Benton football fans left lukewarm hand warmers scattered across the wobbly, steel bleachers in the away stands at Spartan Stadium. They abandoned half-drank Xtra Pibb and Diet Coke bottles, crystallized from the cold. Trampled Styrofoam cups, once filled with hot chocolate, littered the rows they’d packed an hour earlier. Thirty-one of those cups, to be exact. The same number of points the Solon Spartans scored against them, sending the Bobcats home with playoff hopes destroyed.
It felt like déjà vu.
On November 1, a year prior, Solon beat Benton 34-27 in the opening round of the Iowa High School Athletic Association football playoffs to advance. A year later, the same result. Only more dominant. 31-6. A decisive reminder of who runs Class 3A.
Next, Solon, still undefeated, will host Winterset on Friday (November 7) at 7:00 p.m. in the quarterfinals. The Huskies earned their spot with a 28-6 win over Independence in Round 1 and haven’t lost in five weeks. They’ve scored at least 20 points in all but one game this season.
“When you let a good team hang around, that’s when you come into those close games,” head coach Lucas Stanton said after the Benton victory. “Tonight that wasn’t the case.
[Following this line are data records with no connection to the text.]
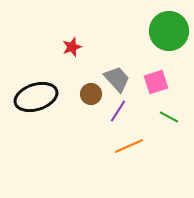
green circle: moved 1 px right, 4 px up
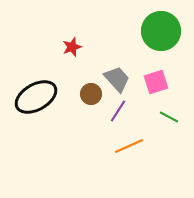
green circle: moved 8 px left
black ellipse: rotated 12 degrees counterclockwise
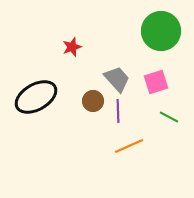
brown circle: moved 2 px right, 7 px down
purple line: rotated 35 degrees counterclockwise
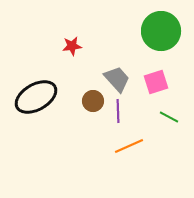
red star: moved 1 px up; rotated 12 degrees clockwise
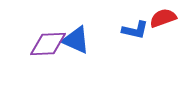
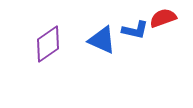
blue triangle: moved 26 px right
purple diamond: rotated 33 degrees counterclockwise
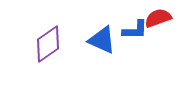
red semicircle: moved 5 px left
blue L-shape: rotated 12 degrees counterclockwise
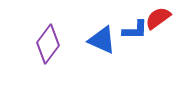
red semicircle: rotated 16 degrees counterclockwise
purple diamond: rotated 18 degrees counterclockwise
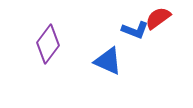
blue L-shape: rotated 20 degrees clockwise
blue triangle: moved 6 px right, 21 px down
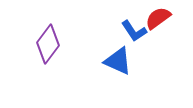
blue L-shape: moved 1 px left, 1 px down; rotated 36 degrees clockwise
blue triangle: moved 10 px right
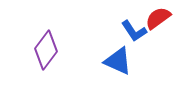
purple diamond: moved 2 px left, 6 px down
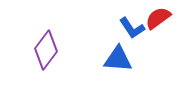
blue L-shape: moved 2 px left, 3 px up
blue triangle: moved 2 px up; rotated 20 degrees counterclockwise
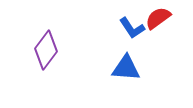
blue triangle: moved 8 px right, 9 px down
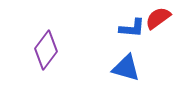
blue L-shape: rotated 52 degrees counterclockwise
blue triangle: rotated 12 degrees clockwise
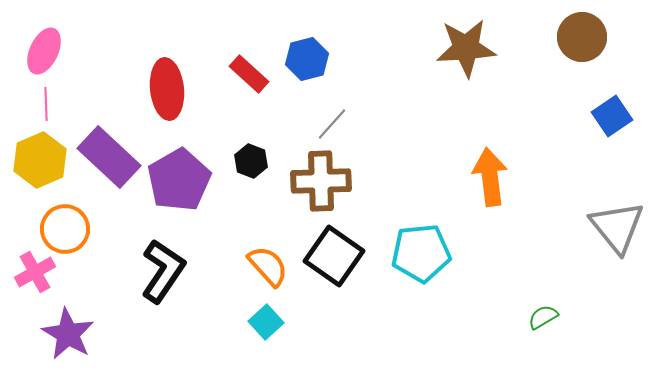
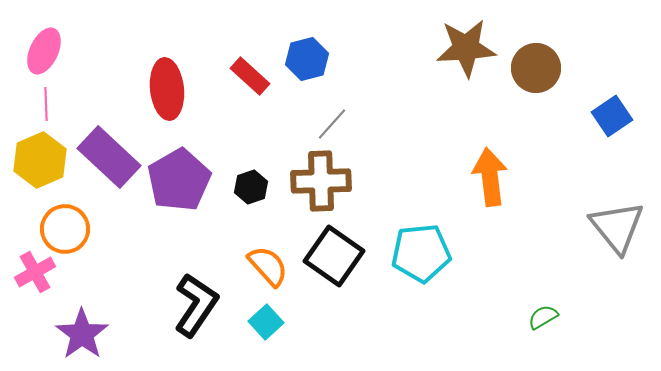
brown circle: moved 46 px left, 31 px down
red rectangle: moved 1 px right, 2 px down
black hexagon: moved 26 px down; rotated 20 degrees clockwise
black L-shape: moved 33 px right, 34 px down
purple star: moved 14 px right; rotated 6 degrees clockwise
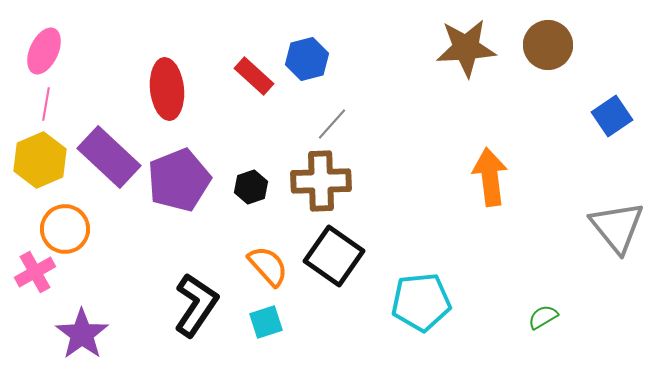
brown circle: moved 12 px right, 23 px up
red rectangle: moved 4 px right
pink line: rotated 12 degrees clockwise
purple pentagon: rotated 8 degrees clockwise
cyan pentagon: moved 49 px down
cyan square: rotated 24 degrees clockwise
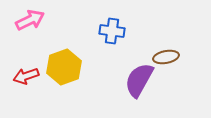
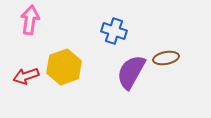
pink arrow: rotated 56 degrees counterclockwise
blue cross: moved 2 px right; rotated 10 degrees clockwise
brown ellipse: moved 1 px down
purple semicircle: moved 8 px left, 8 px up
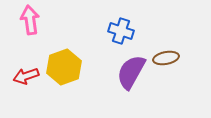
pink arrow: rotated 16 degrees counterclockwise
blue cross: moved 7 px right
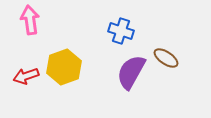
brown ellipse: rotated 45 degrees clockwise
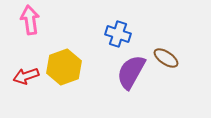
blue cross: moved 3 px left, 3 px down
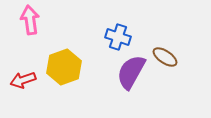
blue cross: moved 3 px down
brown ellipse: moved 1 px left, 1 px up
red arrow: moved 3 px left, 4 px down
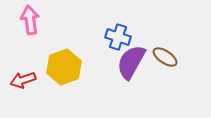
purple semicircle: moved 10 px up
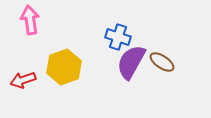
brown ellipse: moved 3 px left, 5 px down
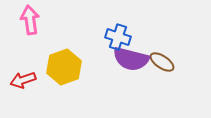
purple semicircle: moved 3 px up; rotated 105 degrees counterclockwise
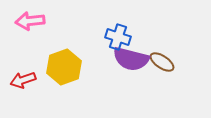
pink arrow: moved 1 px down; rotated 88 degrees counterclockwise
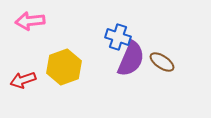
purple semicircle: rotated 81 degrees counterclockwise
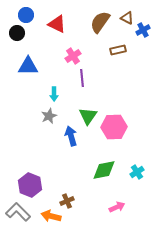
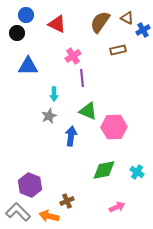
green triangle: moved 5 px up; rotated 42 degrees counterclockwise
blue arrow: rotated 24 degrees clockwise
cyan cross: rotated 24 degrees counterclockwise
orange arrow: moved 2 px left
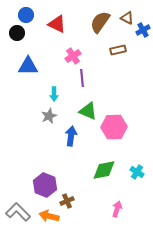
purple hexagon: moved 15 px right
pink arrow: moved 2 px down; rotated 49 degrees counterclockwise
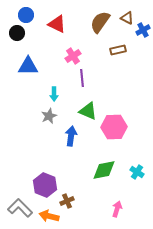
gray L-shape: moved 2 px right, 4 px up
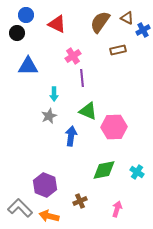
brown cross: moved 13 px right
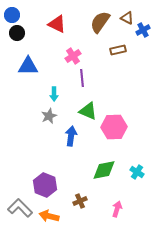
blue circle: moved 14 px left
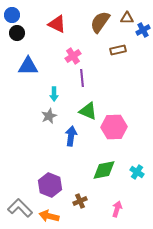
brown triangle: rotated 24 degrees counterclockwise
purple hexagon: moved 5 px right
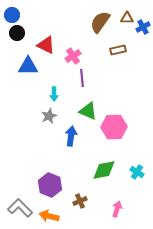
red triangle: moved 11 px left, 21 px down
blue cross: moved 3 px up
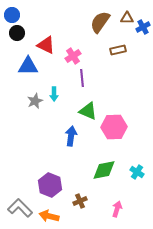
gray star: moved 14 px left, 15 px up
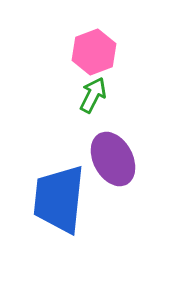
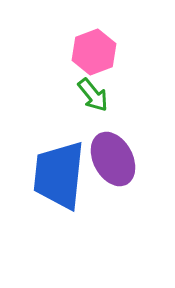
green arrow: rotated 114 degrees clockwise
blue trapezoid: moved 24 px up
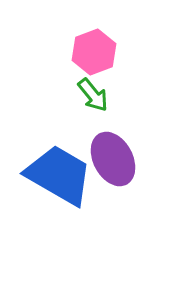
blue trapezoid: rotated 114 degrees clockwise
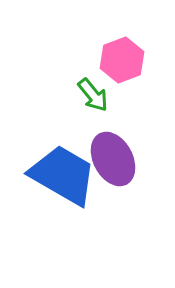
pink hexagon: moved 28 px right, 8 px down
blue trapezoid: moved 4 px right
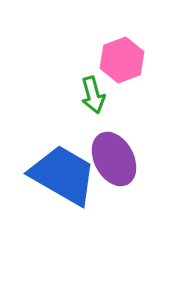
green arrow: rotated 24 degrees clockwise
purple ellipse: moved 1 px right
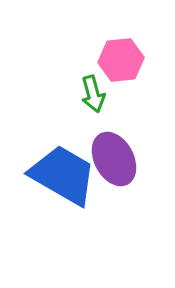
pink hexagon: moved 1 px left; rotated 15 degrees clockwise
green arrow: moved 1 px up
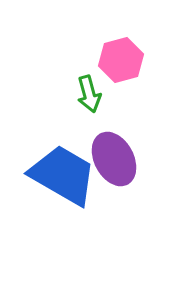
pink hexagon: rotated 9 degrees counterclockwise
green arrow: moved 4 px left
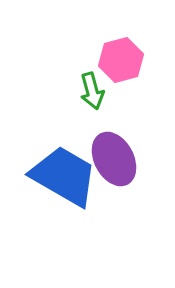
green arrow: moved 3 px right, 3 px up
blue trapezoid: moved 1 px right, 1 px down
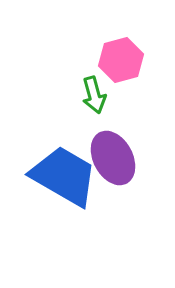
green arrow: moved 2 px right, 4 px down
purple ellipse: moved 1 px left, 1 px up
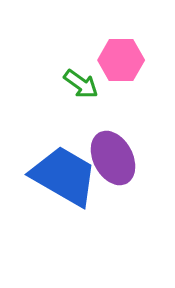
pink hexagon: rotated 15 degrees clockwise
green arrow: moved 13 px left, 11 px up; rotated 39 degrees counterclockwise
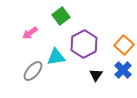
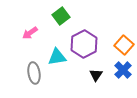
cyan triangle: moved 1 px right
gray ellipse: moved 1 px right, 2 px down; rotated 50 degrees counterclockwise
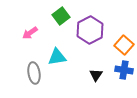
purple hexagon: moved 6 px right, 14 px up
blue cross: moved 1 px right; rotated 36 degrees counterclockwise
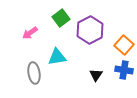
green square: moved 2 px down
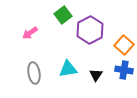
green square: moved 2 px right, 3 px up
cyan triangle: moved 11 px right, 12 px down
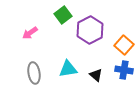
black triangle: rotated 24 degrees counterclockwise
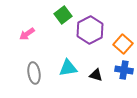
pink arrow: moved 3 px left, 1 px down
orange square: moved 1 px left, 1 px up
cyan triangle: moved 1 px up
black triangle: rotated 24 degrees counterclockwise
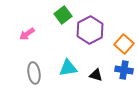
orange square: moved 1 px right
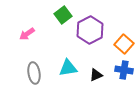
black triangle: rotated 40 degrees counterclockwise
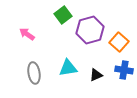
purple hexagon: rotated 12 degrees clockwise
pink arrow: rotated 70 degrees clockwise
orange square: moved 5 px left, 2 px up
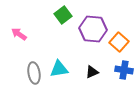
purple hexagon: moved 3 px right, 1 px up; rotated 20 degrees clockwise
pink arrow: moved 8 px left
cyan triangle: moved 9 px left, 1 px down
black triangle: moved 4 px left, 3 px up
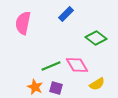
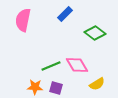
blue rectangle: moved 1 px left
pink semicircle: moved 3 px up
green diamond: moved 1 px left, 5 px up
orange star: rotated 21 degrees counterclockwise
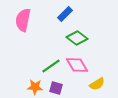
green diamond: moved 18 px left, 5 px down
green line: rotated 12 degrees counterclockwise
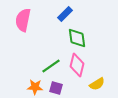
green diamond: rotated 45 degrees clockwise
pink diamond: rotated 45 degrees clockwise
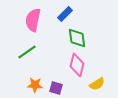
pink semicircle: moved 10 px right
green line: moved 24 px left, 14 px up
orange star: moved 2 px up
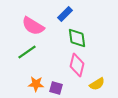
pink semicircle: moved 6 px down; rotated 70 degrees counterclockwise
orange star: moved 1 px right, 1 px up
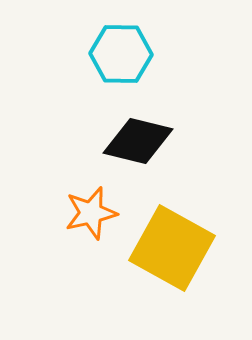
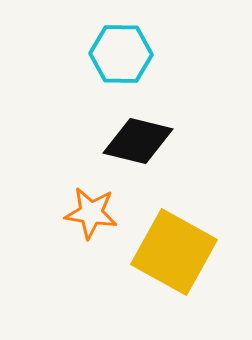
orange star: rotated 22 degrees clockwise
yellow square: moved 2 px right, 4 px down
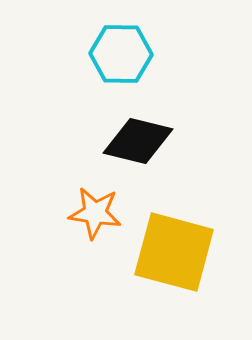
orange star: moved 4 px right
yellow square: rotated 14 degrees counterclockwise
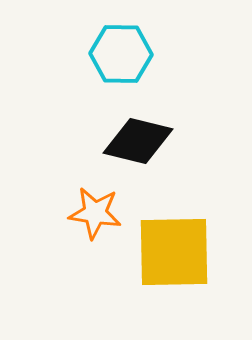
yellow square: rotated 16 degrees counterclockwise
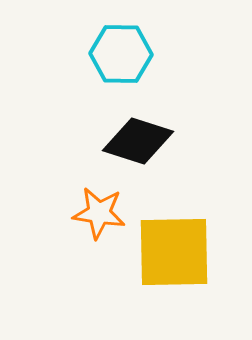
black diamond: rotated 4 degrees clockwise
orange star: moved 4 px right
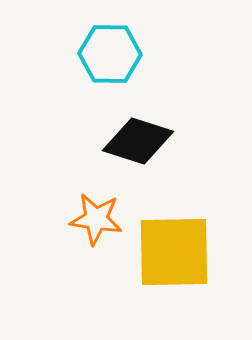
cyan hexagon: moved 11 px left
orange star: moved 3 px left, 6 px down
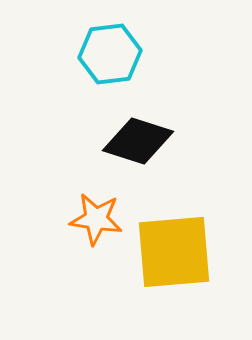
cyan hexagon: rotated 8 degrees counterclockwise
yellow square: rotated 4 degrees counterclockwise
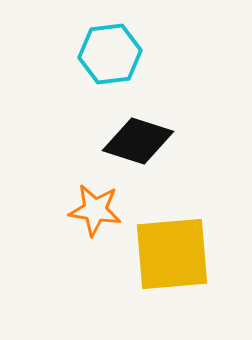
orange star: moved 1 px left, 9 px up
yellow square: moved 2 px left, 2 px down
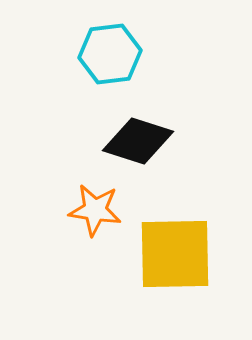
yellow square: moved 3 px right; rotated 4 degrees clockwise
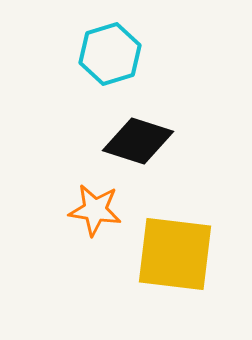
cyan hexagon: rotated 10 degrees counterclockwise
yellow square: rotated 8 degrees clockwise
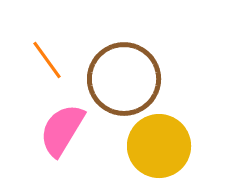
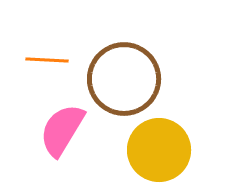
orange line: rotated 51 degrees counterclockwise
yellow circle: moved 4 px down
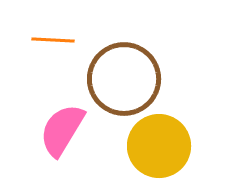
orange line: moved 6 px right, 20 px up
yellow circle: moved 4 px up
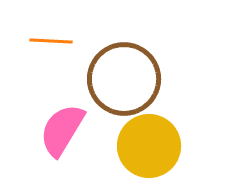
orange line: moved 2 px left, 1 px down
yellow circle: moved 10 px left
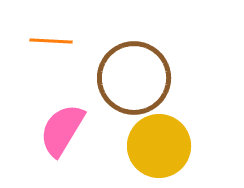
brown circle: moved 10 px right, 1 px up
yellow circle: moved 10 px right
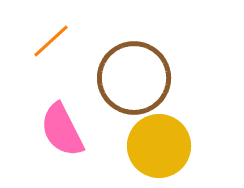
orange line: rotated 45 degrees counterclockwise
pink semicircle: rotated 58 degrees counterclockwise
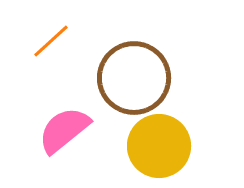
pink semicircle: moved 2 px right; rotated 78 degrees clockwise
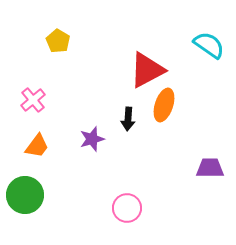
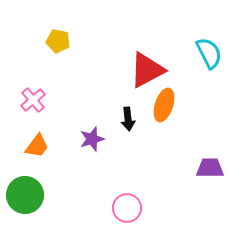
yellow pentagon: rotated 20 degrees counterclockwise
cyan semicircle: moved 8 px down; rotated 28 degrees clockwise
black arrow: rotated 10 degrees counterclockwise
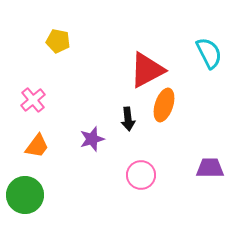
pink circle: moved 14 px right, 33 px up
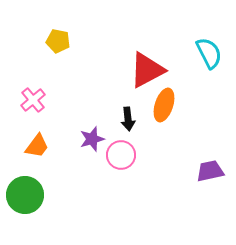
purple trapezoid: moved 3 px down; rotated 12 degrees counterclockwise
pink circle: moved 20 px left, 20 px up
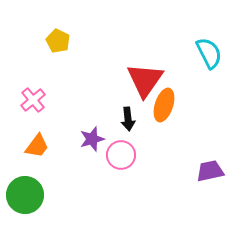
yellow pentagon: rotated 15 degrees clockwise
red triangle: moved 2 px left, 10 px down; rotated 27 degrees counterclockwise
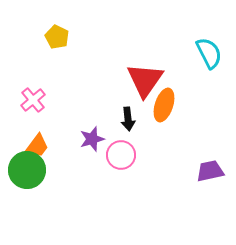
yellow pentagon: moved 1 px left, 4 px up
green circle: moved 2 px right, 25 px up
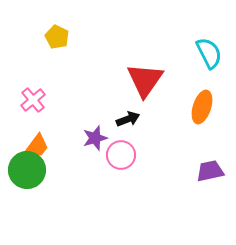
orange ellipse: moved 38 px right, 2 px down
black arrow: rotated 105 degrees counterclockwise
purple star: moved 3 px right, 1 px up
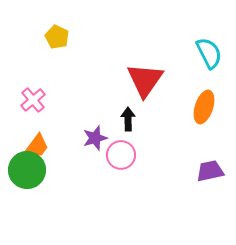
orange ellipse: moved 2 px right
black arrow: rotated 70 degrees counterclockwise
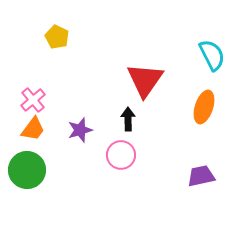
cyan semicircle: moved 3 px right, 2 px down
purple star: moved 15 px left, 8 px up
orange trapezoid: moved 4 px left, 17 px up
purple trapezoid: moved 9 px left, 5 px down
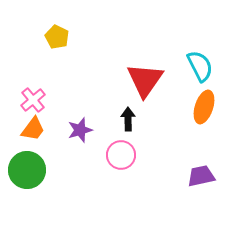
cyan semicircle: moved 12 px left, 11 px down
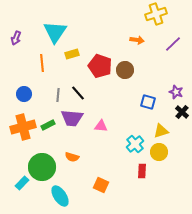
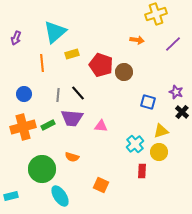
cyan triangle: rotated 15 degrees clockwise
red pentagon: moved 1 px right, 1 px up
brown circle: moved 1 px left, 2 px down
green circle: moved 2 px down
cyan rectangle: moved 11 px left, 13 px down; rotated 32 degrees clockwise
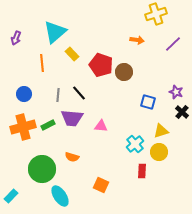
yellow rectangle: rotated 64 degrees clockwise
black line: moved 1 px right
cyan rectangle: rotated 32 degrees counterclockwise
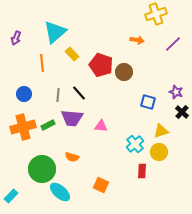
cyan ellipse: moved 4 px up; rotated 15 degrees counterclockwise
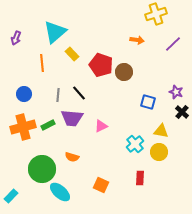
pink triangle: rotated 32 degrees counterclockwise
yellow triangle: rotated 28 degrees clockwise
red rectangle: moved 2 px left, 7 px down
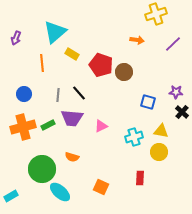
yellow rectangle: rotated 16 degrees counterclockwise
purple star: rotated 16 degrees counterclockwise
cyan cross: moved 1 px left, 7 px up; rotated 24 degrees clockwise
orange square: moved 2 px down
cyan rectangle: rotated 16 degrees clockwise
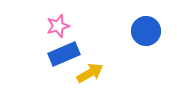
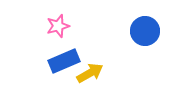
blue circle: moved 1 px left
blue rectangle: moved 7 px down
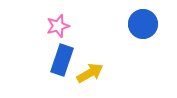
blue circle: moved 2 px left, 7 px up
blue rectangle: moved 2 px left, 1 px up; rotated 48 degrees counterclockwise
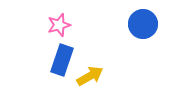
pink star: moved 1 px right, 1 px up
yellow arrow: moved 3 px down
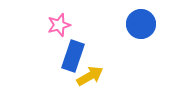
blue circle: moved 2 px left
blue rectangle: moved 11 px right, 4 px up
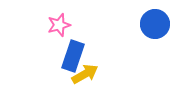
blue circle: moved 14 px right
yellow arrow: moved 5 px left, 2 px up
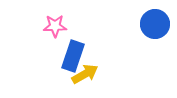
pink star: moved 4 px left, 1 px down; rotated 15 degrees clockwise
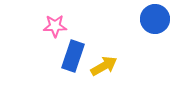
blue circle: moved 5 px up
yellow arrow: moved 19 px right, 8 px up
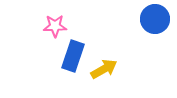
yellow arrow: moved 3 px down
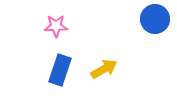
pink star: moved 1 px right
blue rectangle: moved 13 px left, 14 px down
Our guys really bowed up.”
Solon’s physical, turnover-hungry defense will have to bow up again on Friday. They’ve been the calling card. Many starters play both ways, fueling 29 total takeaways on the year–14 interceptions, 15 fumble recoveries. 2.9 takeaways per game. It’s been over a month since Solon has allowed seven points in a single game.
Against Benton, that defense was unsurprisingly ruthless. On a blitz call from assistant coach Matt Haddy, senior Tripp Johnson blitzed untouched through the middle.
“Oh I’m here,” Johnson said of his mindset after the game. “So I’m just going to hit somebody.”
Spot on. Johnson forced a fumble that Solon’s Lucas Feuerbach recovered, setting up an Eli Kampman-to-Maddox Kelley touchdown. That pair, who also play defense, connected for 144 yards and two total touchdowns on Friday. Minutes later, Johnson snagged an interception, and teammate Cody Milliman followed suit.
“I frickin’ love you, Tripp!” Haddy yelled out.
Solon’s offense matched intensity. And they too have done it all season. On Friday from their own 12-yard line, Kampman rolled right and found Kelley streaking across the middle for an 88-yard touchdown. The mindset?
“Run as fast as I can and don’t get caught,” Kelley chuckled. “Cause I’ll hear it from my dad if I get caught.”
Against a vicious defense and relentless offense, Benton never stood a chance. Of course it couldn’t hurt that the student section was alive and well, even amidst the frigid temperatures. Sightings of the Grinch, Gru and his minions, Alvin and the Chipmunks, and a large inflatable gorilla could be seen dancing and shouting on Halloween night. They kept the energy, and the team fed off it.
“Benton wanted to take momentum back,” Stanton said. “We never let them.”
The great news for Solon? Friday’s game is back at home. Same crowd, same turf. But this time with even higher stakes. It’s been more than two years since Solon won a quarterfinal game. This group plans to change that.
“We’re just excited to be playing another week,” said Stanton.